Mais la plupart des experts en droit international considèrent que ces traités et d’autres encore ne permettent pas vraiment de contrer le danger que constitue tout conflit pour l’environnement.

Dans un nouveau rapport commandité par le Ministère de l’environnement allemand, Daniel Bodansky de la School of Law, Université de Georgie, soutien que l’obligation de prouver qu’il s’agit de « dommages graves, étendus et a long terme » rend le Protocole 1 de Genève inefficace au regard de la protection de l’environnement.

Le fait que la catastrophe écologique dont se sont rendus responsables les forces iraquiennes en 1991 en mettant le feu à presque 700 puits de pétrole est 40 fois supérieur au désastre de l’Exxon Valdez en Alaska, donne à réfléchir.

Le Protocole n’est pas très explicite non plus au sujet des risques a long terme, ce que l’on appelle communément « le principe de précaution » et qui régie bon nombre des traités modernes qui prennent en considération toutes les données, de la couche d’ozone au changement climatique.

Il est possible que - dans environ 20 ans - certains cas de pollution pouvant survenir sur les sites de guerres récentes apparaissent comme des risques à long terme pour l’environnement et la santé.

Les victimes civiles, les populations déplacées et le pillage de ressources, seront et doivent être au centre de nos préoccupations pendant et tout de suite après la fin des hostilités. Cependant le rôle fondamental que joue l’environnement pour la stabilité d’un pays et de ses habitants, ne peut être ignore.

Lentement l’opinion internationale réalise qu’il existe des liens très forts entre un environnement sain et l’équilibre national et régional, ce que l’on définit aujourd’hui « sécurité environnementale ». Il y a plusieurs moyens d’assurer la protection des ressources naturelles pendant les conflits. Certain sont des mécanismes juridiques, d’autres sont des codes de conduite destinés aux chefs militaires sur ce qui peut être considéré comme une cible légitime.

Doit-on condamner l’attaque à un pétrolier se trouvant à proximité de la barrière de corail comme une action inacceptable ou bien comme un acte de guerre légitime ? Les actions visant à mettre hors usage les ressources pétrolières de l’ennemie peuvent-elles justifier la destruction d’un écosystème qui permet à des centaines - peut être des milliers de pauvres - de survivre grâce à la pêche ?

Ces questions sont un exemple des problèmes que la communauté internationale se doit de prendre en compte.

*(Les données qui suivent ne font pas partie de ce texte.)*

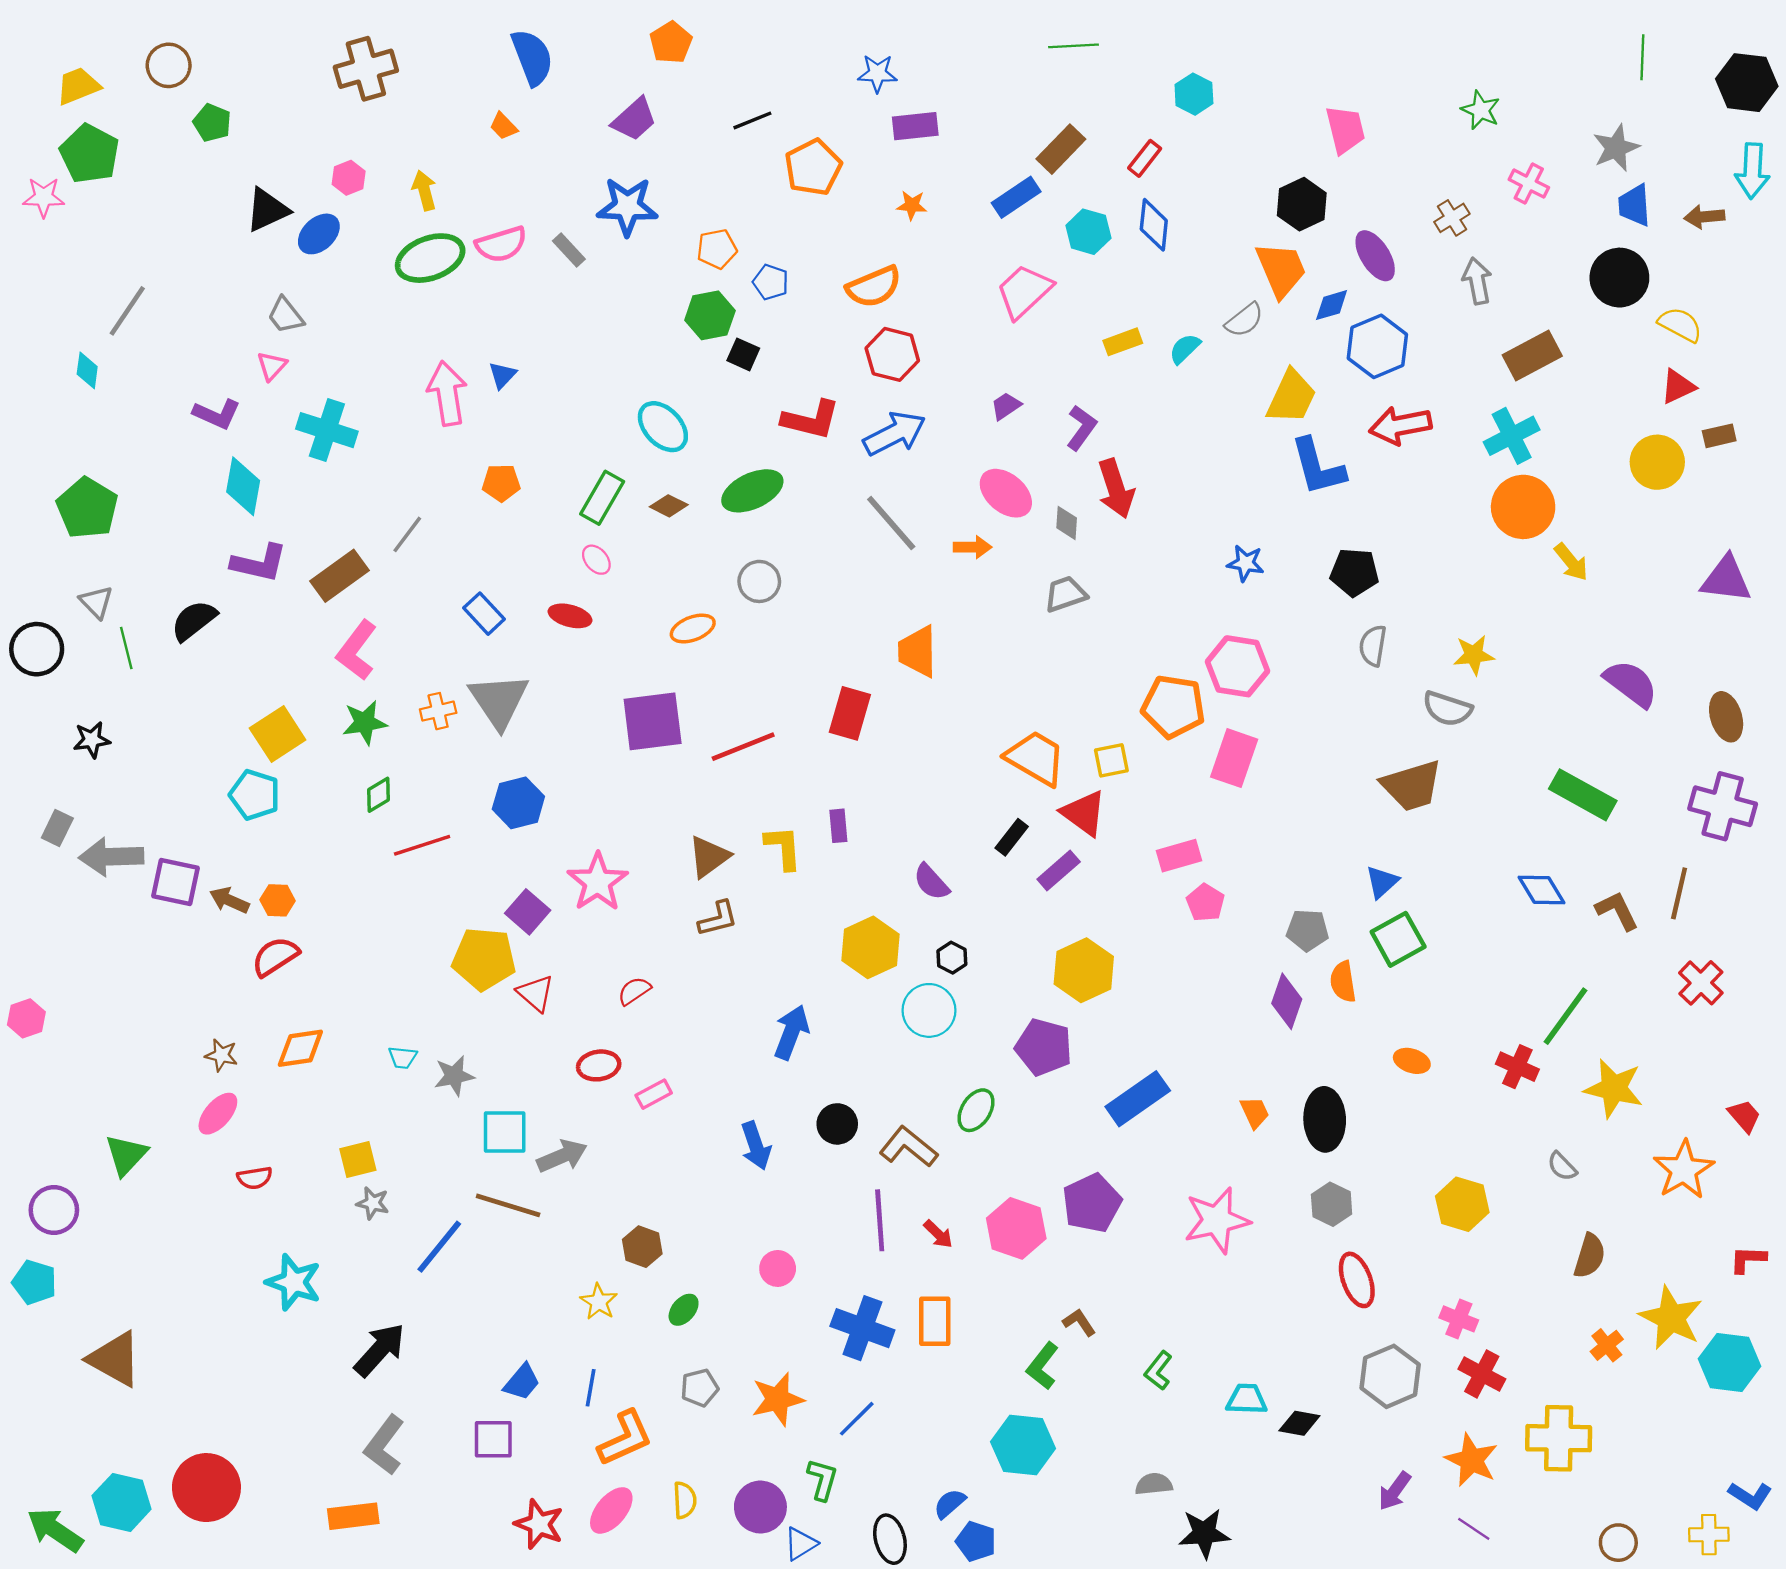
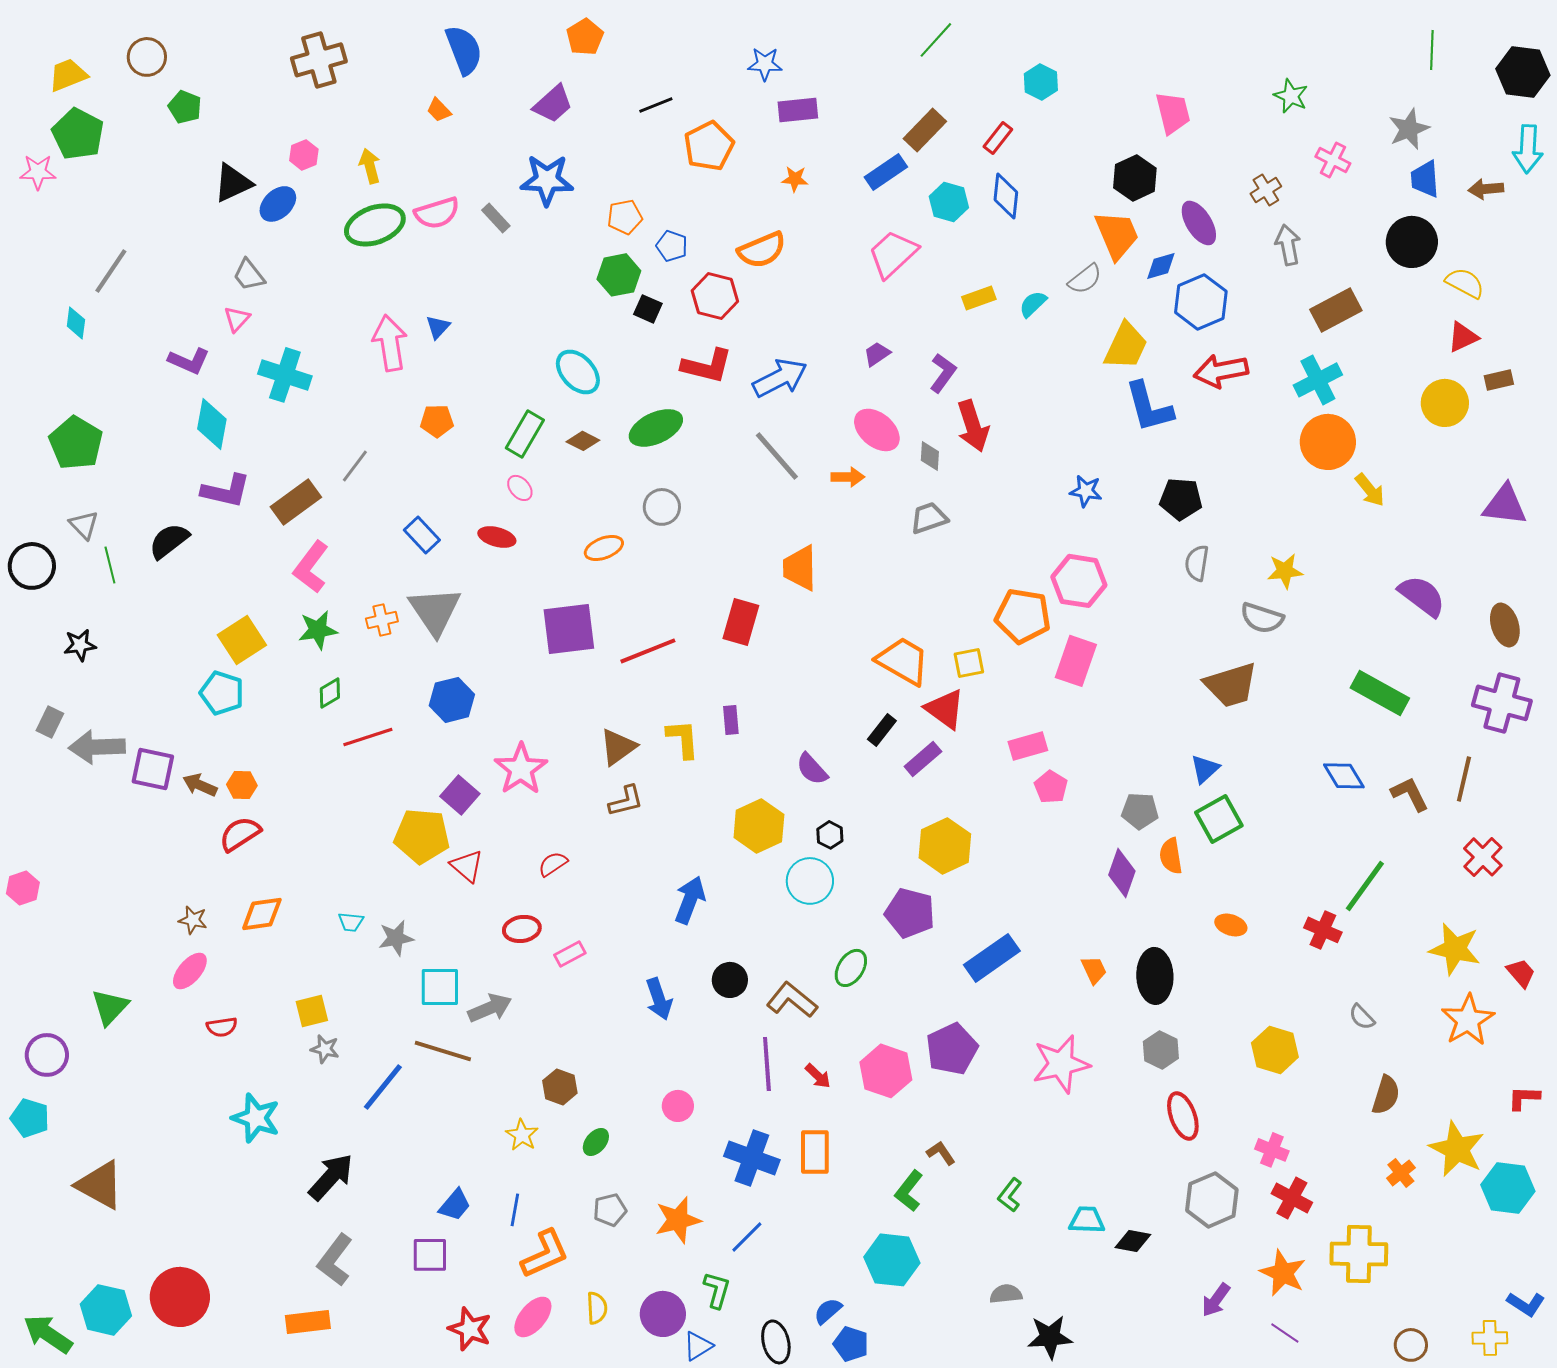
green line: (1073, 46) -> (936, 40), turned -45
red hexagon: (892, 354) -> (715, 296), moved
yellow star: (1614, 1088) -> (1455, 949), moved

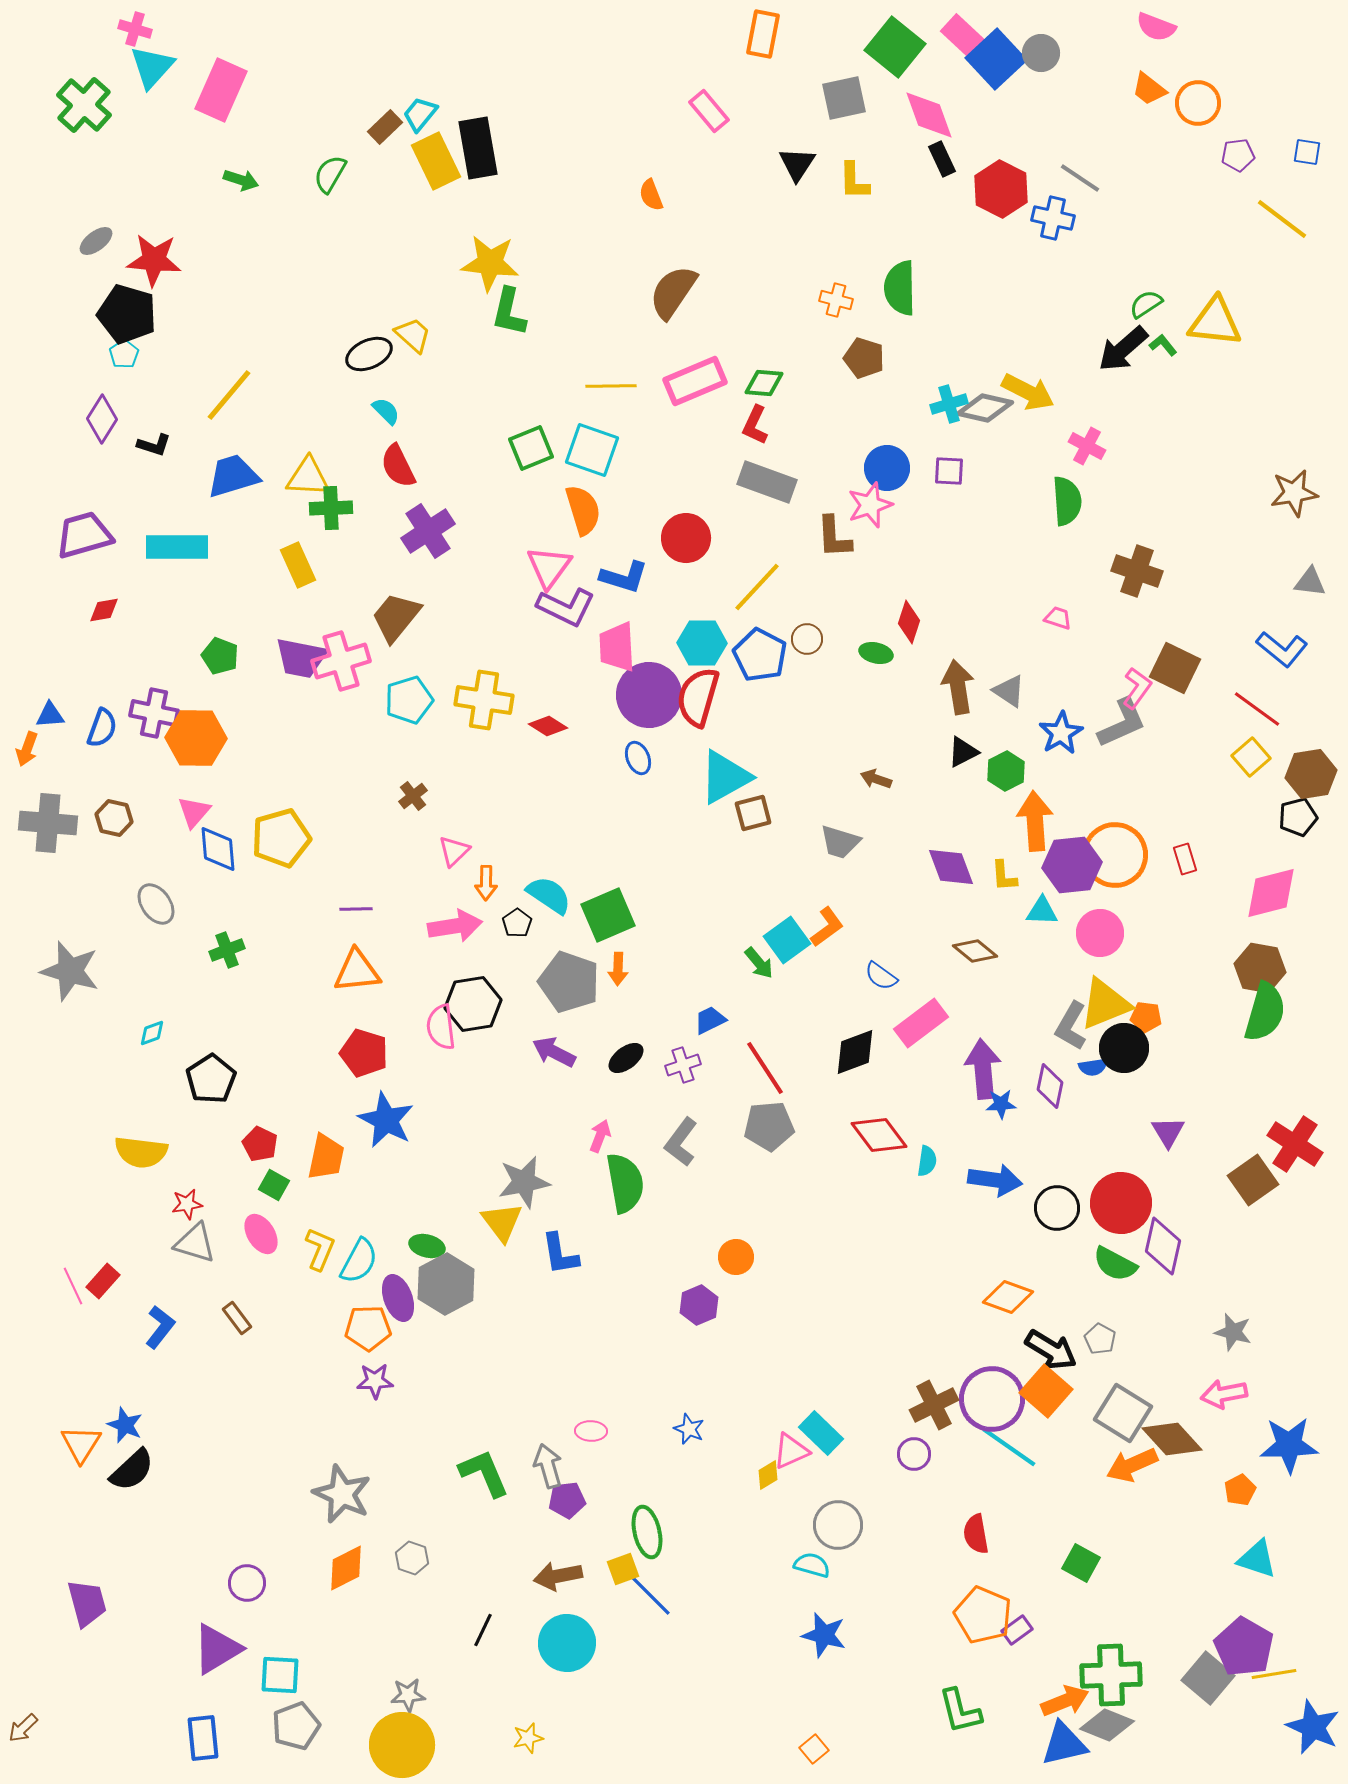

Le droit international est encore au stade de l’enfance, la guerre l’a dépassée depuis longtemps. Il est grand temps pour le droit international de passer à l’age adulte.

Les Conventions de Genève dans leur expression originale prouvent que le monde est capable de prendre des mesures humanitaires visant à limiter la souffrance, de nombreux pays adhèrent à ces principes.

Les Nations Unies depuis la guerre des Balkans ont commencer a établir de plus en plus fréquemment des liens entre l’évaluation environnementale et l’effort humanitaire, ce qui donne une indication de l’importance du problème.

C’est pourquoi, à l’occasion de la célébration de la Journée internationale pour la prévention de l'exploitation de l'environnement en temps de guerre et de conflit armé, nous souhaitons vous inviter a réfléchir sur les prochaines démarches à entreprendre afin de faire entrer les lois de la guerre dans un 21eme siècle ou le développement durable aura une place de plus en plus importante.